A Memory of Light Themes

Closure

After almost a quarter century of waiting, thirteen prequels, nearly four million words, two authors and one tragic death, let us neither beat around the bush nor be coy. The main theme of this final entry in The Wheel of Time series is closure. A Memory of Light exists for just one purpose and one purpose only: to bring everything to a satisfying conclusion. The series has its fair shares of up and down, highlights and low points, excitement and slogs, but anyone willing to invest the time it takes to read every word opens up the final book wanting just one thing: closure. They want a story that ties up all remaining loose ends and brings the long-awaited battle between good and evil to a climax that is both gloriously satisfying and a little sad. But more than anything else, they just want to close the back cover secure in the knowledge that it isn’t just some trick non-ending designed to squeeze at least one more word out of the saga.

Good Triumphs Over Evil

Imagine if at the end of Return of the Jedi, Darth Vader kills Luke and Leia, and Han Solo remains forever encased in his carbonite freeze-frame prison. Good versus evil is the oldest plot in literature and the number of times that evil permanently triumphs over good can probably be counted on the fingers of one hand of a Simpsons character. (At least, that is, the literature that ever sold well.) The thing about fantasy novel series in general—and one spanning a mammoth length comprised of multiple volumes, especially—is that suspense as to how things turn out is never really in doubt. It may take Bilbo an excruciating long time to dump that ring, but nobody ever for a moment, even near the vey end, really expects he is going to take off with it and turn into another Gollum and let all the other bad stuff that almost happens actually happen. Same deal here. The Wheel of Time is about as big as it gets in the war between good and evil, but it is far from a spoiler to feed you the skinny here: good wins out.

Time Spent

The final entry in The Wheel of Time series clocks in at more than 350,000 words. Here’s the kicker: that doesn’t even qualify for the top three of the longest books in the series. As the final book in a long series, one of the themes of this single volume should, by all rights, apply to the series as a whole as a representative of the entire effort. And, appropriately, that theme is the strong suggestion that there are efforts and tasks and goals in life that demand our most precious natural resource: the investment of our time. At this point, to set out upon the task of reading The Wheel of Time really and truly is not that different from the tasks the characters themselves set for themselves. The only real difference is degrees of danger.

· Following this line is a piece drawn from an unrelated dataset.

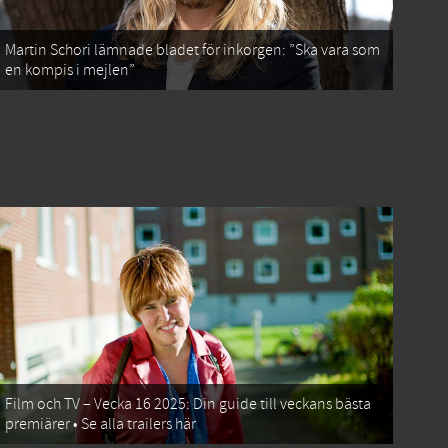
Martin Schori lämnade bladet för inkorgen: ”Ska vara som
en kompis i mejlen”
Film och TV – Vecka 16 2025: Din guide till veckans bästa
premiärer • Se alla trailers här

Reading the entire series just to reach this final volume is unquestionable an adventure, but one can say there is really any danger involved? Absolutely: every single second spent engaging in this saga is a second that could potentially be spent doing something else. Something that may earn money or introduce you to the love of your life or fill you with a sense of greater accomplishment. To commit to reading knowing in advance everything ultimately is going to turn out for the best is an undertaking not to be dismissed lightly. But when you are done you will have memories that will continue to suddenly light up your brain when you least expect it.